Multiple distinct things act as compositional building blocks that can be processed independently and recombined in humans’ understanding of the world. The foundation for high-level cognitive abilities like language, causal reasoning, arithmetic, planning, and so on is a compositional model of the universe. Therefore, it’s essential for generalizing in predictable and systematic ways. Machine learning algorithms with object-centric representations have the potential to dramatically improve sampling efficiency, resilience, generalization to new problems, and interpretability.
Unsupervised multi-object representation learning is widely used in various applications. These algorithms learn to separate and represent objects from the statistical structure of the data alone, without the requirement for supervision, by using object-centric inductive biases. Despite their promising outcomes, these approaches are currently constrained by two major issues:
- They are limited to toy data such as moving 2D sprites or extremely rudimentary 3D scenes, and they struggle with more realistic data with complex textures.
- Both during training and inference, it is not clear how to interact with these models. The concept of an object is imprecise and task-dependent, and these models’ segmentation does not always correspond to the tasks of interest.

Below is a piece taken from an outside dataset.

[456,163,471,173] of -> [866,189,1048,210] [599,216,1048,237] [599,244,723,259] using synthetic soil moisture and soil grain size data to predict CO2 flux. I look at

To overcome the problem of unsupervised / weakly-supervised multi-object segmentation and tracking in video data, a new Google research introduces a sequential extension of Slot Attention called Slot Attention for Video (SAVi).
Inspired by predictor-corrector approaches for the integration of ordinary differential equations, SAVi performs a prediction and a corrective step for each seen video frame. In order to describe temporal dynamics and object interactions, the prediction step employs self-attention among the slots. The slot-normalized cross-attention with the inputs is used in the correction stage to update (or correct) the set of slot representations. The predictor’s output is then used to initialize the corrector at the following time step, allowing the model to track objects through time in a consistent manner. Both of these processes are permutation equivariant, preserving the slot symmetry.
Recent work in object-centric representation learning has examined the incorporation of inductive biases associated with 3D scene geometry, both for static scenes and for films. This is to bridge the gap to visually richer and more realistic surroundings but is in opposition to the use of conditioning and optical flow. FlowCaps technique proposes to leverage optical flow in a multi-object model similarly. It employs capsules instead of slots and expects that individual capsules are dedicated to objects or parts of things with a specific appearance, making it inappropriate for settings with a wide range of item types. Objects are represented using a slot-based, interchangeable representation.
The researchers study the conditional tasks based on semi-supervised video object segmentation (VOS) computer vision problems, in which segmentation masks are provided for the initial video frame during evaluation. They focus on the problem where models have no access to any supervised information beyond the conditioning information on the first frame, which is solved via supervised learning on fully annotated films or comparable datasets. Even when segmentation labels are missing training and test time, multi-object segmentation and tracking can arise.
Each video was divided into six 6-frame sub-sequences during training, with the first frame receiving the conditioning signal. The researchers train for 100k steps (200k for fully unsupervised video decomposition) with a batch size of 64. In SAVi, they use a total of 11 slots. Two rounds of Slot Attention per frame were used for fully unsupervised video decomposition experiments and a single iteration otherwise.
On the CATER dataset1, the researchers first test SAVi in an unconditional scenario and with a standard RGB reconstruction target. Because the two image-based approaches (Slot Attention and MONet) apply each frame independently, they lack a built-in sense of temporal consistency. The (unconditional) SAVi model outperforms these benchmarks, proving the suitability of our architecture for unsupervised object representation learning, albeit only on simple synthetic data.
The team switched the training goal from RGB image prediction to optical flow prediction to deal with these more realistic videos. In addition, they condition the SAVi model’s latent slots on cues about objects in the first frame of the video. SAVi was trained on six consecutive frames in every scenario but during test time. In video object segmentation, it is usual practice to use precise segmentation information for the first frame, with models like T-VOS or CRW propagating the initial masks throughout the video series.
T-VOS scores 50.4 percent and 46.4 percent mIoU on the MOVi and MOVi++ datasets, respectively, whereas CRW achieves 42.4 percent and 50.9 percent mIoU. When trained to forecast flow and with segmentation masks as the conditioning signal in the first frame, SAVi learns to produce temporally consistent masks that are much better on MOVi (72.0 percent mIoU) and marginally poorer than T-VOS and CRW on MOVi++ (43.0 percent mIoU).
There are still a few challenges to overcome before the system can be applied to the real world’s full visual and dynamic complexity.
- Firstly, the employed training method assumes that optical flow information is available at training time, which may not be the case in real-world videos.
- Secondly, the settings considered in this study remain limited by holding only stiff objects with rudimentary physics; in the case of the MOVi datasets, only moving objects. Furthermore, training with the only optical flow is difficult for static objects.
Nonetheless, the research reveals that the suggested model performs excellently in terms of segmentation and tracking. This shows that model capacity isn’t the primary constraint for object-centric representation learning. This method of using location information to condition the initialization of slot representations could lead to a variety of semi-supervised techniques.